On 8/11/2012 9:09 AM, Bruno Marchal wrote:

On 10 Aug 2012, at 18:36, meekerdb wrote:

On 8/10/2012 5:04 AM, Russell Standish wrote:
On Fri, Aug 10, 2012 at 12:10:43PM +0200, Bruno Marchal wrote:
On 10 Aug 2012, at 00:23, Russell Standish wrote:

It is plain to me that thoughts can be either conscious or
unconscious, and the conscious component is a strict minority of the
total.
This is not obvious for me, and I have to say that it is a point
which is put in doubt by the salvia divinorum reports (including
mine). When you dissociate the brain in parts, perhaps many parts,
you realise that they might all be conscious. In fact the very idea
of non-consciousness might be a construct of consciousness, and be
realized by partial amnesia. I dunno. For the same reason I have
stopped to believe that we can be unconscious during sleep. I think
that we can only be amnesic-of-'previous-consciousness'.

With due respect to your salvia experiences, which I dare not follow,
I'm still more presuaded by the likes of Daniel Dennett, and his
"pandemonia" theory of the mind. In that idea, many subconscious
process, working disparately, solve different aspects of the problems
at hand, or provide different courses of action. The purpose of
consciousness is to select from among the course of action
presented by the pandemonium of subconscious processes - admittedly
consciousness per se may not be necessary for this role - any unifying
(aka reductive) process may be sufficient.

But a course of action could be 'selected', i.e. acted upon, without consciousness (in fact I often do so). I think what constitutes consciousness is making up a narrative about what is 'selected'. The evolutionary reason for making up this narrative is to enter it into memory so it can be explained to others and to yourself when you face a similar choice in the future. That the memory of these past decisions took the form of a narrative derives from the fact that we are a social species, as explained by Julian Jaynes. This explains why the narrative is sometimes false, and when the part of the brain creating the narrative doesn't have access to the part deciding, as in some split brain experiments, the narrative is just confabulated. I find Dennett's modular brain idea very plausible and it's consistent with the idea that consciousness is the function of a module that produces a narrative for memory.

OK. Not just a narrative though, but the meaning associated to it.




If were designing a robot which I intended to be conscious, that's how I would design it: With a module whose function was to produce a narrative of choices and their supporting reasons for a memory that would be accessed in support of future decisions. This then requires a certain coherence and consistency in robots decisions - what we call 'character' in a person.

OK.



I don't think that would make the robot necessarily conscious according to Bruno's critereon.

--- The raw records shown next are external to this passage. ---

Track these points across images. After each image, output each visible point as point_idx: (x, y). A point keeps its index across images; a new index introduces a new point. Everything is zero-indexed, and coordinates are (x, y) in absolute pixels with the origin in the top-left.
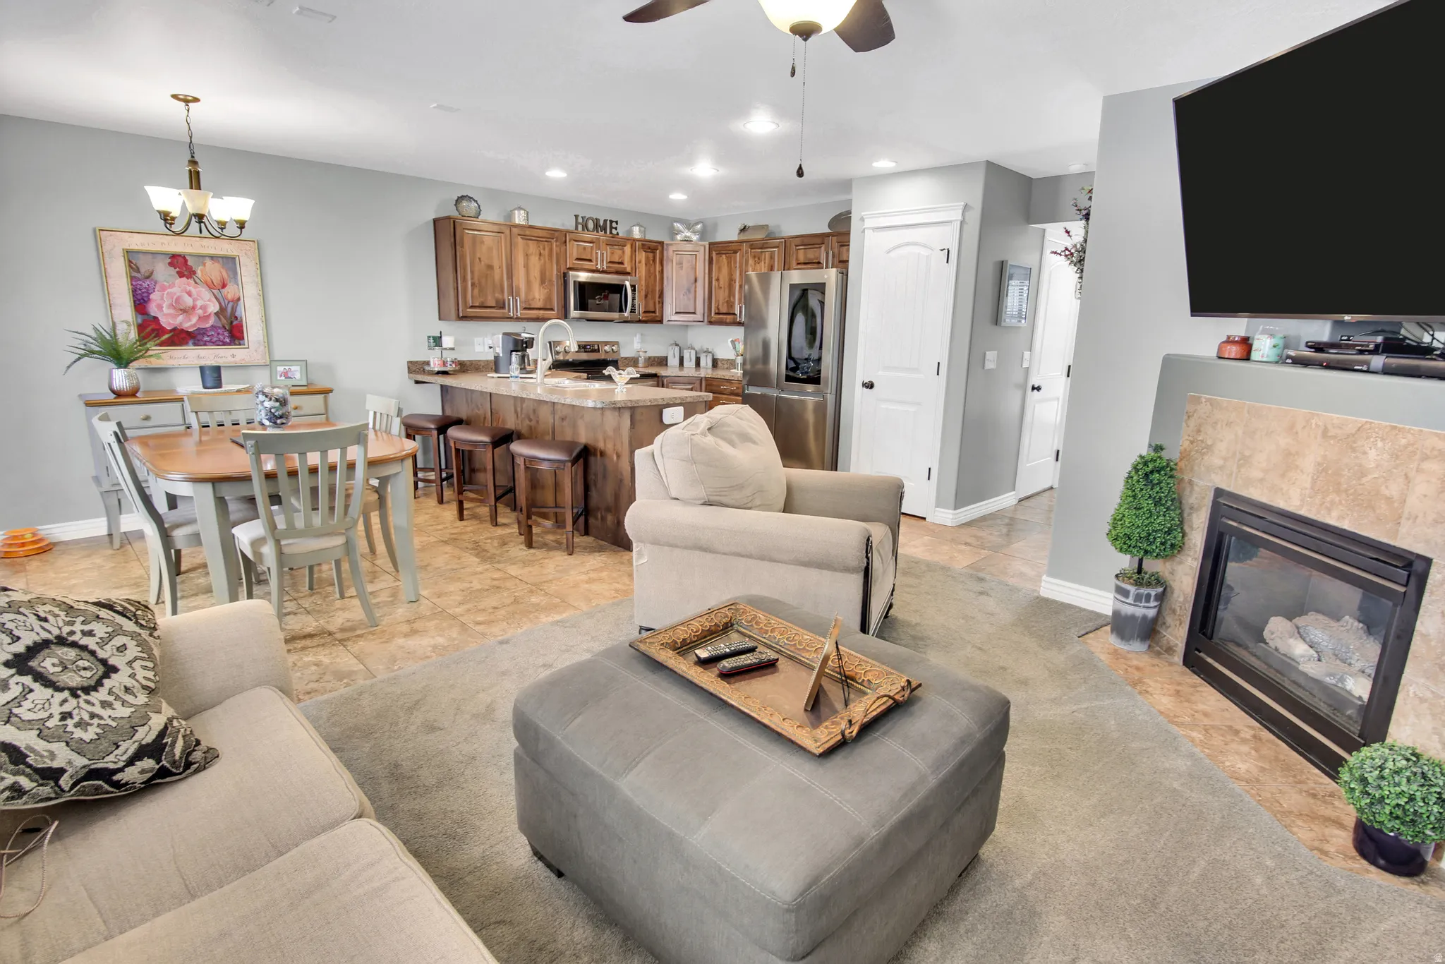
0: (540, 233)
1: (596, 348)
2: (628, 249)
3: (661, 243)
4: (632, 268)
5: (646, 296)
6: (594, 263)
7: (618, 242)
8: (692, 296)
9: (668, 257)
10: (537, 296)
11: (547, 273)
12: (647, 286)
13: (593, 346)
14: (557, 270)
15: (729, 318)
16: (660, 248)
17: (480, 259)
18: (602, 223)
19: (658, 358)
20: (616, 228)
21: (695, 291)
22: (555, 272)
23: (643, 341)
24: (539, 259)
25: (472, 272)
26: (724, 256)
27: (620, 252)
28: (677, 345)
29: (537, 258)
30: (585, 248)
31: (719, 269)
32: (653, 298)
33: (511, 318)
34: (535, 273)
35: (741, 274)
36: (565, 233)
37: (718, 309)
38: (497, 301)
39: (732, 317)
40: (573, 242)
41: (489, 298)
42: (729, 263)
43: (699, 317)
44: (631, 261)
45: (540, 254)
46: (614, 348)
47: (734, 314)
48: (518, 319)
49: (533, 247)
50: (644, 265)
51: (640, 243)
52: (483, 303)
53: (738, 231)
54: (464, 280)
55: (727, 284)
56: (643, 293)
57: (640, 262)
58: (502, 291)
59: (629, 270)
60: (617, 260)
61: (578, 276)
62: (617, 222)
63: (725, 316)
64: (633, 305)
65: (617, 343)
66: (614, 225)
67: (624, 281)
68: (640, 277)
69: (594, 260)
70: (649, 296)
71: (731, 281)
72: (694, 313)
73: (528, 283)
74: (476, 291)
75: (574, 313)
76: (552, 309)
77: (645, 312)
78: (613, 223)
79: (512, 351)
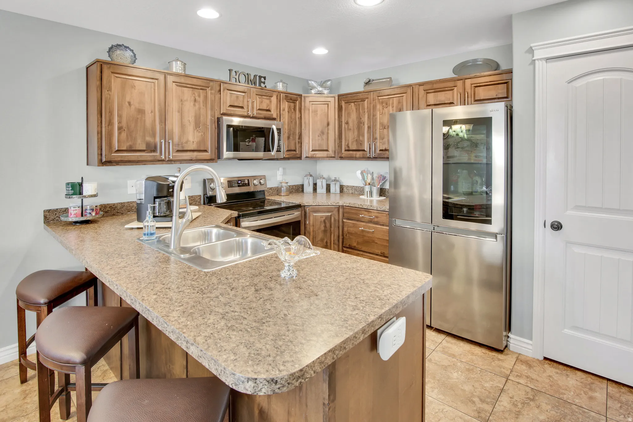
0: (195, 81)
1: (246, 182)
2: (274, 99)
3: (300, 96)
4: (277, 114)
5: (289, 138)
6: (246, 110)
7: (266, 93)
8: (325, 137)
9: (305, 107)
10: (191, 138)
11: (202, 119)
12: (289, 130)
13: (244, 181)
14: (211, 116)
15: (359, 154)
16: (299, 99)
17: (129, 103)
18: (252, 78)
19: (295, 186)
20: (264, 83)
21: (328, 133)
22: (209, 117)
23: (284, 174)
24: (194, 105)
25: (120, 116)
26: (353, 104)
27: (268, 101)
28: (311, 176)
29: (192, 104)
30: (237, 97)
31: (349, 115)
32: (294, 139)
33: (163, 161)
34: (190, 117)
35: (369, 118)
36: (220, 83)
37: (348, 147)
38: (148, 145)
39: (361, 153)
40: (226, 91)
41: (139, 141)
42: (358, 110)
43: (331, 153)
44: (277, 109)
45: (195, 100)
46: (261, 181)
47: (364, 150)
48: (170, 161)
49: (187, 92)
50: (287, 112)
51: (284, 95)
52: (131, 146)
53: (363, 84)
54: (110, 123)
55: (356, 126)
56: (286, 135)
57: (284, 110)
58: (154, 135)
59: (275, 116)
60: (265, 108)
61: (232, 121)
62: (265, 78)
63: (354, 153)
64: (279, 146)
65: (264, 177)
66: (263, 80)
67: (272, 125)
68: (284, 122)
69: (245, 107)
70: (291, 137)
71: (360, 124)
72: (327, 150)
73: (182, 126)
74: (124, 135)
75: (226, 154)
76: (206, 151)
77: (288, 151)
78: (262, 79)
79: (155, 198)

I think it would, if the system is universal it will potentially represent itself,

That is a point of your ideas which frequently brings me up short. Perhaps it is because of your assumption of "everythingness", but I see a distinction between what my robot will be and do, per my design, and what it can *potentially* do. As I understand the defintion of "universal" it is in terms of what a machine can potentially do - given the right program when we're referring to computers. But if it is not given all possible programs it will not realize all potentialities. Yet you often interject, as above, as though all potentialities are necessarily realized? And this is not merely a metaphysical question. John McCarthy has pointed out that it would be unethical to create robots with certain levels of consciousness in certain circumstances, e.g. it would certainly be wrong to have programmed Curiosity with the potential to feel lonely.

Brent

and the consciousness is the meaning attached to the fixed point. In the worst case, it is trivially conscious.

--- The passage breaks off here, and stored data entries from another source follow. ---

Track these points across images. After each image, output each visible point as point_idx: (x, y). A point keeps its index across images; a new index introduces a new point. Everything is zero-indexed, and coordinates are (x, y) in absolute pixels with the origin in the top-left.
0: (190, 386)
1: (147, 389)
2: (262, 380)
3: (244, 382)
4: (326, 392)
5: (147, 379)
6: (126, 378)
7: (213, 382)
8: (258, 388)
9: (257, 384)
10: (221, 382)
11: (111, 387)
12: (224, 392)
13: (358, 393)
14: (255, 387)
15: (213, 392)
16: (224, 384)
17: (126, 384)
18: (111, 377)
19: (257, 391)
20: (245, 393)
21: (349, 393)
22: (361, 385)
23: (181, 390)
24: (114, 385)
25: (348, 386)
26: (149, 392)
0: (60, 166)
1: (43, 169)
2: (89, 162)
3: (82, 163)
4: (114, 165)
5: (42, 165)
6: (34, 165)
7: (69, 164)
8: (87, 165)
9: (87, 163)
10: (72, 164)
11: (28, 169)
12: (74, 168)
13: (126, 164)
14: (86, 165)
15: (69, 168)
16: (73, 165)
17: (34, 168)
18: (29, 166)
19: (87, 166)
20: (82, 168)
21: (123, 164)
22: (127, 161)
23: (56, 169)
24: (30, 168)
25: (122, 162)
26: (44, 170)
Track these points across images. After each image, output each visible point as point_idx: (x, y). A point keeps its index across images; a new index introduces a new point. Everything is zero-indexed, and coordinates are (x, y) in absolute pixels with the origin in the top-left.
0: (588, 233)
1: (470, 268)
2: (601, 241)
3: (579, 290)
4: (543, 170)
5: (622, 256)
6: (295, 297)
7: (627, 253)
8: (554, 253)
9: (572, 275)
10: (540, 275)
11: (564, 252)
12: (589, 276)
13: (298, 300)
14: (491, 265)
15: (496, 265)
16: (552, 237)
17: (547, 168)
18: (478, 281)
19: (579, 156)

But if it had to function as a social being, it would need a concept of 'self' and the ability for self-reflective reasoning.

That is already self-consciousness, which ask for one more loop of self-awareness. Like the K4 reasoners in Smullyan Forever Undecided, or any Löbian machine (universal machine believe correctly that they are universal). Robinson arithmetic is conscious (the person defined by Robinson arithmetic, to be sure), and Peano Arithmetic is already self-conscious (but still disconnected, without further memories). I think currently, but I can change my mind on this later.




Then it would be conscious according to Bruno.

OK.

Bruno




Brent

The reason I like this, is that it echoes an essentially Darwinian
process of random variation that is selected upon. Dawinian evolution
is the key to any form of creative process.